A New Way to Measure Keepers' Shot Stopping: Post-Shot Expected Goals

By Mike Goodman | November 12, 2018 | 1 min read
Expected Goals

A New Way to Measure Keepers' Shot Stopping: Post-Shot Expected Goals

Let’s talk about stopping shots. One of the most challenging aspects of data analysis in football is figuring out just how good goalkeepers are at keeping the ball out of the net. The vast majority of analytics to date has built backwards from shots. Start with a shot, figure out how valuable that shot is, and then extend that to other areas of the field. How valuable were the passes that led to the shot? How valuable were the defensive actions that prevented shots? How much money was spent on the players who took the shots, or made the passes, or prevented the shots, or prevented the passes from leading to the shots? And on and on and on.

There has been some work that applies to looking at what happens after the ball leaves a player’s foot. Traditionally, post-shot expected goals models have been built to look for shooting skill. The theory is, maybe if we looked at how frequently players were able to put their shots in the corner of the net we might be able to tell if some players were better at kicking the ball than others. Maybe there’d be some secret finishing skill that those models could detect that regular old expected goals couldn’t find. The result of that modeling has been, at best, mixed.

It’s possible to try and turn that work around and apply it to keepers. But, it’s awkward. For starters, expected goals is built using every single shot, keepers only face the shots that end up on target. This messes with things. Let’s take a real world example. During the 2017-18 season Bournemouth conceded 59 goals, and just under 58 expected goals.

Easy enough. Now, look at their shots on target and they conceded 58 goals (thanks to a magically disappearing own goal). But those goals came from only 28.76 expected goals. What exactly are we supposed to do with this information?

Logically this makes sense. There are a whole bunch of shots (379 of them in this case) that go off target. All of those have expected goal values above zero, all of them don’t become goals. All of the actual goals come from only the shots on target, while the expected goals measure all total shots. Every single keeper in the history of creation allows more goals than expected goals from shots on target. It’s how the measure is designed to work.

There are, of course, ways to math yourself out of this particular problem. You can do all sorts of normalizing and averaging and equation-ing to try and use the existing expected goals model to figure out how well a keeper should have done. That’s useful, and helpful, and can tell you some stuff. But none of it changes the basic underlying problem. The expected goal unit that you’re using is one that’s fundamentally designed to evaluate shooters. It’s taking the average value of each shot (taking into account tons of different factors) and producing the likelihood that it becomes a goal. To evaluate keepers, we’re then taking those shots which end up on goal, and evaluating how the keeper does against them. We can do better.

### STORED ROWS

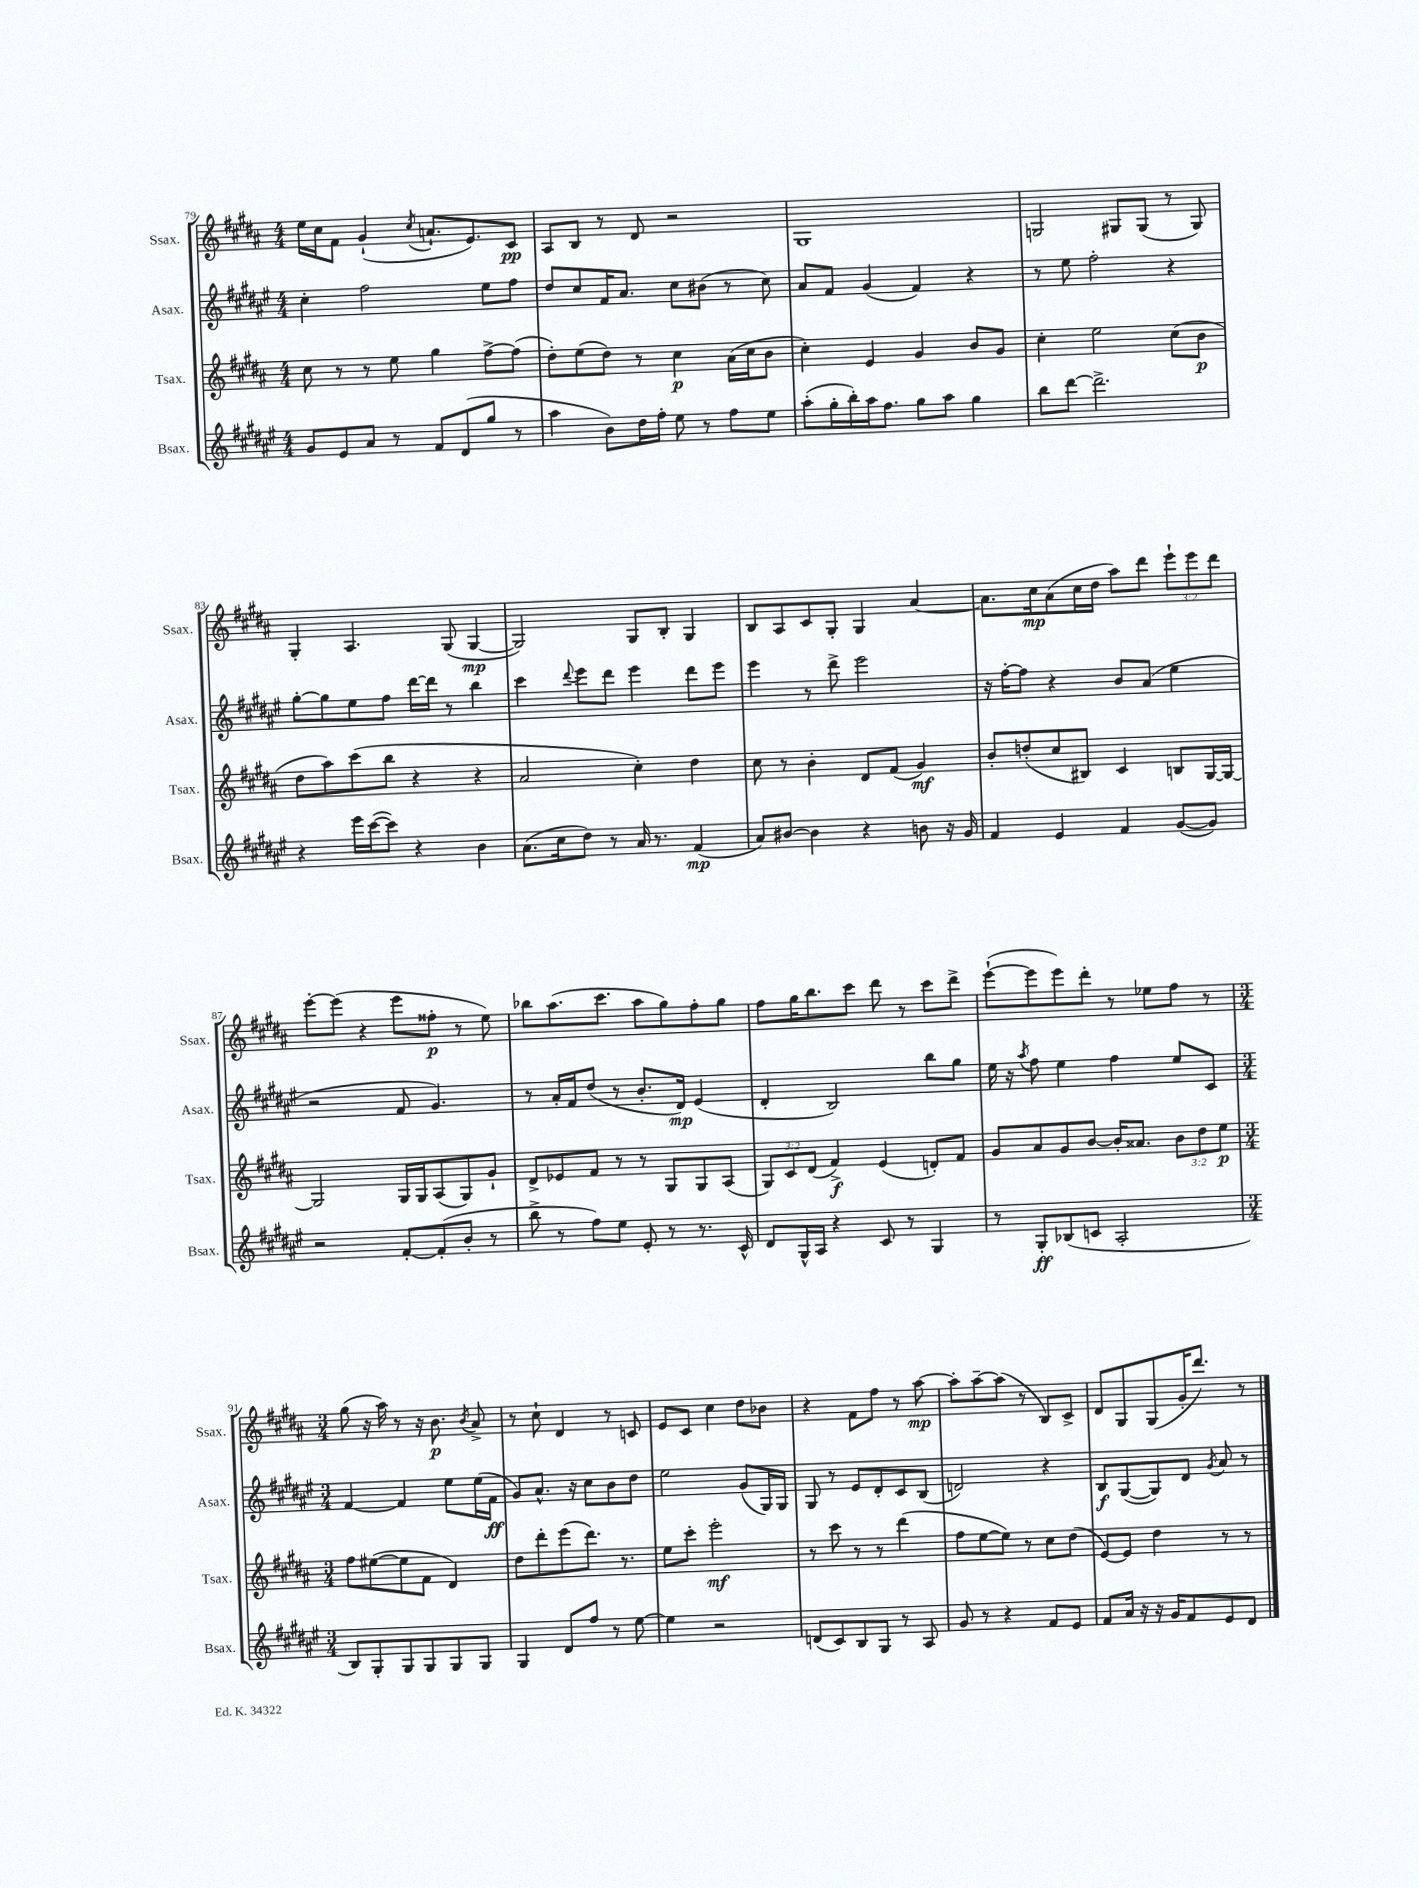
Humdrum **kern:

**kern	**dynam	**kern	**dynam	**kern	**dynam	**kern	**dynam
*part4	*part4	*part3	*part3	*part2	*part2	*part1	*part1
*staff4	*staff4	*staff3	*staff3	*staff2	*staff2	*staff1	*staff1
*I"Bsax.	*	*I"Tsax.	*	*I"Asax.	*	*I"Ssax.	*
*I'Bsax.	*	*I'Tsax.	*	*I'Asax.	*	*I'Ssax.	*
*clefG2	*	*clefG2	*	*clefG2	*	*clefG2	*
*k[f#c#g#d#a#e#]	*	*k[f#c#g#d#a#]	*	*k[f#c#g#d#a#e#]	*	*k[f#c#g#d#a#]	*
*M4/4	*	*M4/4	*	*M4/4	*	*M4/4	*
=79	=79	=79	=79	=79	=79	=79	=79
8g#/L	.	8cc#\	.	4cc#'\	.	16ee\LL	.
.	.	.	.	.	.	16cc#\J	.
8e#/	.	8r	.	.	.	8f#\J	.
8a#/J	.	8r	.	2ff#\	.	(4g#`/	.
8r	.	8ee\	.	.	.	.	.
.	.	.	.	.	.	8qcc#/	.
8f#/L	.	4gg#\	.	.	.	8.an`/L	.
(8d#/	.	.	.	.	.	.	.
.	.	.	.	.	.	8.e/)	.
8gg#/J	.	[8ff#^\L	.	8ee#\L	.	.	.
8r	.	(8ff#\J]	.	8ff#\J	.	8c#/J	pp
=80	=80	=80	=80	=80	=80	=80	=80
4aa#\	.	8dd#'\L)	.	8dd#/L	.	8A#/L	.
.	.	(8ee\	.	8cc#/	.	8B/J	.
8b\L)	.	8dd#\J)	.	16f#/K	.	8r	.
.	.	.	.	8.a#/J	.	.	.
16dd#\L	.	8r	.	.	.	8d#/	.
16ff#'\JJ	.	.	.	.	.	.	.
8ee#\	.	4cc#\	p	8cc#\L	.	2r	.
8r	.	.	.	(8b#X\J	.	.	.
8ff#\L	.	(16a#\LL	.	8r	.	.	.
.	.	16cc#\J	.	.	.	.	.
8ee#\J	.	8b\J	.	8cc#\)	.	.	.
=81	=81	=81	=81	=81	=81	=81	=81
(8aa#'\L	.	4cc#'\)	.	8a#/L	.	1G#	.
16gg#'\L	.	.	.	8f#/J	.	.	.
16bb'\)	.	.	.	.	.	.	.
16aa#\J	.	4e/	.	(4g#/	.	.	.
8.ff#\J	.	.	.	.	.	.	.
8gg#\L	.	4g#/	.	4f#/)	.	.	.
8aa#\J	.	.	.	.	.	.	.
4gg#\	.	8b/L	.	4r	.	.	.
.	.	8g#/J	.	.	.	.	.
=82	=82	=82	=82	=82	=82	=82	=82
8bb\L	.	4cc#'\	.	8r	.	2Gn/	.
[8ddd#\J	.	.	.	8ee#\	.	.	.
2.ddd#^\]	.	2ee\	.	2ff#'\	.	.	.
.	.	.	.	.	.	8G#X/L	.
.	.	.	.	.	.	(8G#/J	.
.	.	(8cc#\L	.	4r	.	8r	.
.	.	8b\J	p	.	.	8G#/)	.
!!LO:LB:g=z
=83	=83	=83	=83	=83	=83	=83	=83
4r	.	8dd#\L	.	[8gg#'\L	.	4G#'/	.
.	.	8aa#\)	.	8gg#\]	.	.	.
16eee#\LL	.	(8ccc#\	.	8ee#\	.	4.A#/	.
([16ccc#\J	.	.	.	.	.	.	.
8ccc#\J])	.	8bb\J	.	8ff#\J	.	.	.
4r	.	4r	.	[16ddd#\LL	.	.	.
.	.	.	.	16ddd#\JJ]	.	.	.
.	.	.	.	8r	.	(8G#/	.
4b\	.	4r	.	4bb\	.	[4G#/	mp
=84	=84	=84	=84	=84	=84	=84	=84
(8.a#\L	.	2a#/	.	4ccc#\	.	2G#/])	.
16cc#\k	.	.	.	.	.	.	.
.	.	.	.	8qqddd#/	.	.	.
8dd#\J)	.	.	.	8eee#\L	.	.	.
8r	.	.	.	8ddd#\J	.	.	.
16a#/	.	4cc#'\)	.	4eee#\	.	8G#/L	.
8.r	.	.	.	.	.	.	.
.	.	.	.	.	.	8B'/J	.
(4f#/	mp	4dd#\	.	8ddd#\L	.	4G#/	.
.	.	.	.	8eee#\J	.	.	.
=85	=85	=85	=85	=85	=85	=85	=85
8a#/L)	.	8cc#\	.	4eee#\	.	8B/L	.
[8b#X/J	.	8r	.	.	.	8A#/	.
4b#\]	.	4b'\	.	8r	.	8c#/	.
.	.	.	.	8ddd#^\	.	8G#'/J	.
4r	.	8d#/L	.	2eee#\	.	4G#/	.
.	.	(8f#/J	.	.	.	.	.
8bn\	.	4g#/)	mf	.	.	[4a#/	.
16r	.	.	.	.	.	.	.
16g#/	.	.	.	.	.	.	.
=86	=86	=86	=86	=86	=86	=86	=86
4f#/	.	8b'/L	.	16r	.	8.a#\L]	.
.	.	.	.	[16ff#'\KL	.	.	.
.	.	(8ddn'/	.	8ff#\J]	.	.	.
.	.	.	.	.	.	16cc#\k	mp
4e#/	.	8cc#/	.	4r	.	(8a#\	.
.	.	8B#X/J)	.	.	.	16cc#\L	.
.	.	.	.	.	.	16dd#\JJ	.
4f#/	.	4c#/	.	8b/L	.	8aa#\L)	.
.	.	.	.	(8a#/J	.	8ddd#\J	.
([8g#/L	.	8Bn/L	.	4ee#\	.	12eee`\L	.
.	.	.	.	.	.	12eee\	.
8g#/J])	.	[16G#/L	.	.	.	.	.
.	.	.	.	.	.	12ddd#\J	.
.	.	16G#/JJ_	.	.	.	.	.
!!LO:LB:g=z
=87	=87	=87	=87	=87	=87	=87	=87
2r	.	2G#/]	.	2r	.	[8eee'\L	.
.	.	.	.	.	.	(8eee\J]	.
.	.	.	.	.	.	4r	.
[8f#'/L	.	16G#/LL	.	8f#/	.	8eee\L	.
.	.	16G#/J	.	.	.	.	.
(8f#'/]	.	(8A#/	.	4.g#/)	.	8ff##X'\J	p
8b'/J	.	8G#/)	.	.	.	8r	.
8r	.	8g#`/J	.	.	.	8ee\)	.
=88	=88	=88	=88	=88	=88	=88	=88
8bb^\	.	8d#^/L	.	8r	.	8bb-X\L	.
8r	.	8e-X/	.	16a#'/LL	.	(8.aa#\	.
.	.	.	.	16f#/J	.	.	.
8ff#\L)	.	8f#/J	.	(8dd#/J	.	.	.
.	.	.	.	.	.	8.ccc#\J	.
8ee#\J	.	8r	.	8r	.	.	.
8e#'/	.	8r	.	8.b'/L	.	8aa#\L	.
8r	.	8G#/L	.	.	.	8gg#\)	.
.	.	.	.	16d#/Jk)	mp	.	.
8.r	.	8G#/	.	(4e#/	.	8ff#'\	.
.	.	(8A#/J	.	.	.	8gg#\J	.
16c#^^/	.	.	.	.	.	.	.
=89	=89	=89	=89	=89	=89	=89	=89
8d#/L	.	12G#/L)	.	4d#'/	.	8ff#\L	.
.	.	12c#/	.	.	.	.	.
16G#^^/L	.	.	.	.	.	16gg#\K	.
.	.	(12d#/J	.	.	.	.	.
16A#/JJ	.	.	.	.	.	8.bb\	.
4r	.	4f#^/)	f	2B/)	.	.	.
.	.	.	.	.	.	8ccc#\J	.
8c#/	.	(4e/	.	.	.	8ddd#\	.
8r	.	.	.	.	.	8r	.
4G#/	.	8dn'/L)	.	8bb\L	.	8ccc#\L	.
.	.	8f#/J	.	8gg#\J	.	8ddd#^\J	.
=90	=90	=90	=90	=90	=90	=90	=90
8r	.	8g#/L	.	16ee#\	.	([8eee`\L	.
.	.	.	.	16r	.	.	.
.	.	.	.	8qaa#/	.	.	.
8G#'/L	ff	8a#/	.	8ff#\	.	8eee\]	.
(8B-X/	.	8g#/	.	4ee#\	.	8eee\)	.
8cn/J	.	[8b/J	.	.	.	8ddd#'\J	.
2A#'/	.	16b'/KL]	.	4ff#\	.	8r	.
.	.	8.a##X/J	.	.	.	.	.
.	.	.	.	.	.	8ee-X\L	.
.	.	12b\L	.	8ee#/L	.	8ff#\J	.
.	.	12dd#\	.	.	.	.	.
.	.	.	.	8c#/J	.	8r	.
.	.	12ee\J	p	.	.	.	.
!!LO:LB:g=z
=91	=91	=91	=91	=91	=91	=91	=91
*M3/4	*	*M3/4	*	*M3/4	*	*M3/4	*
8B/L)	.	8ff#\L	.	[4f#/	.	(8gg#\	.
8G#'/	.	([8ee#X\	.	.	.	16r	.
.	.	.	.	.	.	16aa#\)	.
8G#/	.	8ee#\]	.	4f#/]	.	8r	.
8G#/	.	8f#\J	.	.	.	16r	.
.	.	.	.	.	.	8.b\	p
8G#/	.	4d#/)	.	8ee#\L	.	.	.
.	.	.	.	.	.	8qb/	.
8G#/J	.	.	.	(16ee#\L	.	8a#^/	.
.	.	.	.	16f#\JJ	ff	.	.
=92	=92	=92	=92	=92	=92	=92	=92
4G#/	.	8dd#\L	.	8g#/L)	.	8r	.
.	.	8ddd#'\	.	8.a#^^/J	.	8cc#`\	.
8d#/L	.	(8eee\	.	.	.	4d#/	.
.	.	.	.	16r	.	.	.
8ff#/J	.	8.ddd#\J)	.	8cc#\L	.	.	.
8r	.	.	.	8b\	.	8r	.
.	.	8.r	.	.	.	.	.
[8ee#\	.	.	.	8dd#\J	.	8cn/	.
=93	=93	=93	=93	=93	=93	=93	=93
4ee#\]	.	8ee\L	.	2ee#\	.	8e/L	.
.	.	8ccc#'\J	.	.	.	8c#/J	.
2r	.	2eee'\	mf	.	.	4cc#\	.
.	.	.	.	(8g#/L	.	8dd#\L	.
.	.	.	.	16G#/L)	.	8b-X\J	.
.	.	.	.	16G#/JJ	.	.	.
=94	=94	=94	=94	=94	=94	=94	=94
(8dn/L	.	8r	.	8G#/	.	4r	.
8c#/)	.	8ccc#\	.	8r	.	.	.
8B/	.	8r	.	8e#/L	.	8f#\L	.
8G#/J	.	8r	.	8d#'/	.	8ff#\J	.
8r	.	(4ddd#\	.	8c#/	.	8r	.
8A#/	.	.	.	(8B/J	.	[8aa#\	mp
=95	=95	=95	=95	=95	=95	=95	=95
8g#/	.	8ff#\L	.	2dn/)	.	8aa#'\L]	.
8r	.	[8ee\	.	.	.	[8aa#~\	.
4r	.	8ee\J])	.	.	.	(8aa#\J]	.
.	.	8r	.	.	.	8r	.
8f#/L	.	8cc#\L	.	4r	.	8B/L)	.
8e#/J	.	(8dd#\J	.	.	.	8c#^/J	.
=96	=96	=96	=96	=96	=96	=96	=96
8f#/L	.	[8e/L)	.	8B/L	f	8d#/L	.
16a#/Jk	.	8e/J]	.	([8G#/	.	8G#/	.
16r	.	.	.	.	.	.	.
16r	.	4dd#\	.	8G#/])	.	(8G#/	.
16g#/KL	.	.	.	.	.	.	.
8f#/	.	.	.	8d#/J	.	16g#'/K	.
.	.	.	.	.	.	8.ddd#/J)	.
.	.	.	.	8qg#/	.	.	.
8e#/	.	8r	.	8a#/	.	.	.
8d#/J	.	8r	.	8r	.	8r	.
==	==	==	==	==	==	==	==
*-	*-	*-	*-	*-	*-	*-	*-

### INSTRUCTIONS FOR THE TASK
According to the article on post-shot expected goals, why does every keeper allow more goals than expected goals from shots on target? Answer in one to three sentences. These rows have nothing to do with the article on measuring goalkeepers' shot stopping.

### EXERCISE RESPONSE
Expected goals are calculated from all shots, including the many off-target shots that carry expected goal values above zero but never become goals. Actual goals, however, come only from shots on target. So a keeper's goals conceded will always exceed the expected goals counted from on-target shots, because that is how the measure is designed.